前の項目   次の項目        目次   図表目次   年版選択
 昭和38年版 犯罪白書 第三編/第三章/四/1 

四 少年院の特殊化計画

1 特殊化の方向

 現在の少年院には,老朽化した施設が多く,設備も不完全で,職員数も著しく不足しており,またその機能も十分に分化されていない等のため,現状では収容少年の資質に応じた指導や訓練を満足に行なうことができない状態にある。この状態では,収容少年の改善や更生の効果をあげることが,きわめて困難であるので,それぞれの少年の生育歴,資質,将来の必要等に応じた処遇を行なうためには,現在の少年院を西欧なみの近代的な訓練学校方式にのっとって編成し,その処遇の特殊化と専門化を図る必要があると思われる。
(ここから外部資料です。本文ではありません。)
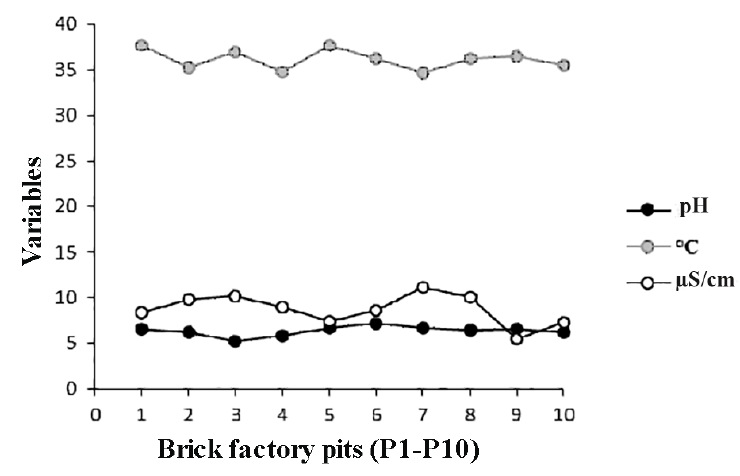
Figure 3. Physical and chemical parameters of pre-application in the clay pits (P1-P10), Km 2 at the AM 070, Iranduba,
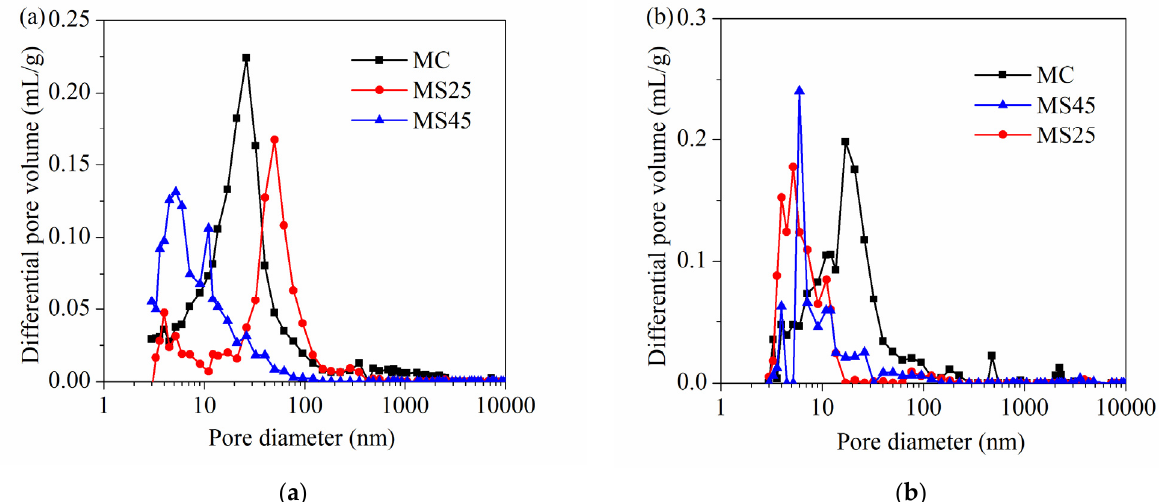
Figure 8. Differential pore volume of hardened pastes under temperature-matching curing conditions: ( a ) at 28 d; ( b ) at 90 d.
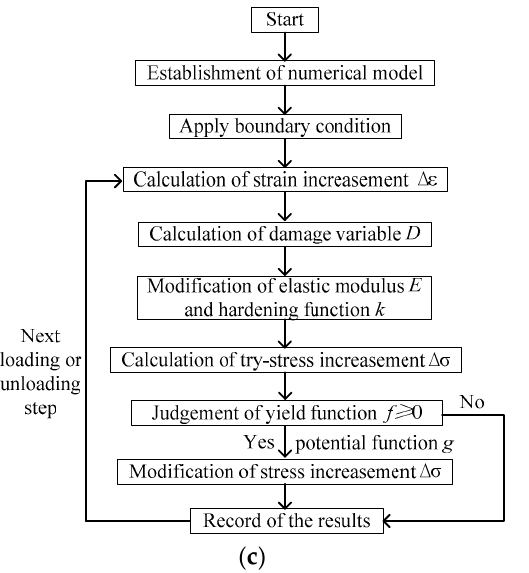
Figure 3. Calculation programs of three representative models: ( a ) the empirical damage model; ( b ) the statistical damage model; and ( c ) the elastoplastic damage model.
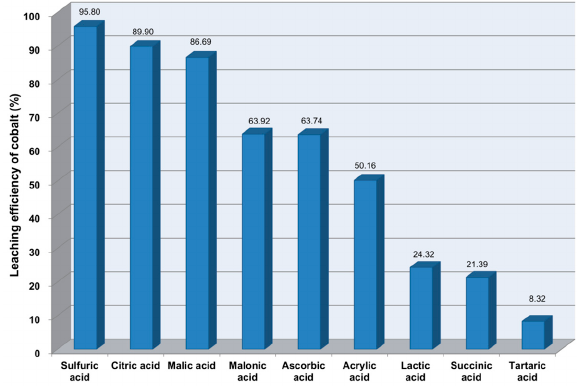
Figure 1. Cobalt leaching efficiency comparison from spent batteries for each leaching agent used in this study.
現在,法務省において意図している特殊化の方向は,おおむね次のようなものである。

(一) 学校教育を中心とする少年院

 少年院に収容されている少年のうち,学齢にあるものは,全体の約一五%である。一方,わが国の少年人口は,いわゆる終戦児の激増に伴って,高校急増対策にみられるように,昭和三七年以降には,一四才以上の少年層が飛躍的に増加する見通しであり,この少年人口の増加は,必然的に非行少年の増加をもたらすことが予想され,既に東京矯正管区内においては,本年度にはいって一六才以下の収容少年の急激な増加傾向を示している。このなかには義務教育未修了者が相当含まれているのであるが,義務教育というものが,社会生活に適応してゆくために,きわめて重要な意味を持っていることを考えると,かれらに正規の学校教育を体験させることが,必要不可欠のこととなってくる。このような観点から,まず学齢にある義務教育未修了者(全体の約一〇%)を対象として,中学校の教育課程を完全に実施し,同時に,社会性を身につけながら心身を練磨する野外訓練や体育訓練を徹底しておこなうような少年院を整備する。

(二) 職業訓練を主とする少年院

 少年院は,開設以来職業教育に種々意を用いてきたが,それにもかかわらず,出院後の少年の就職先,保護観察を担当する人々および裁判官等から,少年院の職業教育が不徹底であることを指摘する声があげられている。このことは,まず第一に,収容少年の職業適性が一般的に低劣であることに起因すると思われるが,同時に少年院側の職業教育の水準が低く,かつ職業教育設備も不完全であることにも,その原因があることはいなめない事実である。
 そこで収容少年のうち,義務教育を終了した職業適性の高い少年(全体の約二二%)を特定の施設に分類収容し,そこでは,職業訓練法に基づく公共職業訓練所に準じた高度の職業訓練を施し,技能工の資格を取得させるための工業技術的な職種を中心とする職業訓練専門のコースを整備する。

(三) 職業指導を主とする少年院

 前項の職業訓練をうけるほどの職業適性は持たないが,一応義務教育を終了した,犯罪傾向の著しくない少年(全体の五七%)に対しては,応用範囲の広い職業指導を施すことによって,職業に対する興味と関心を高め,基礎的な知識や技能を与え,勤労を重んずる態度をつちかうとともに,規律のある集団生活を通じて,社会生活に適応する能力を助成することに重点をおく必要がある。
 そのためには,比較的短期間(三-六月)に習得の可能な基礎的技能をえらび,かつ相互に関連の深い二,三の技能を組合わせて一コースとするような若干のコースを設けて,少年の生育歴,資質,出院後における社会生活上の必要性等に,より適したコースを習得させるよう少年院を整備する。

(四) 医療を主とする少年院

 精神病質の少年は,現段階においては,医療少年院に収容されているものより,他の少年院に収容されているものの方がはるかに多く,本人のみならず他の少年に対しても,教育上困難な問題をひきおこしている。したがって,早急に医療少年院を拡充して,これらの精神病質者のうち,治療の対象になる者を収容し,これに特殊な治療訓練を施す必要が痛感れる。
 また,精神病質者のみならず,その他の精神障害者,身体疾患のあるものおよび身体障害のあるもののすべてに,それぞれ医学的措置や治療教育的措置を与えることができるように医療少年院を拡充整備する。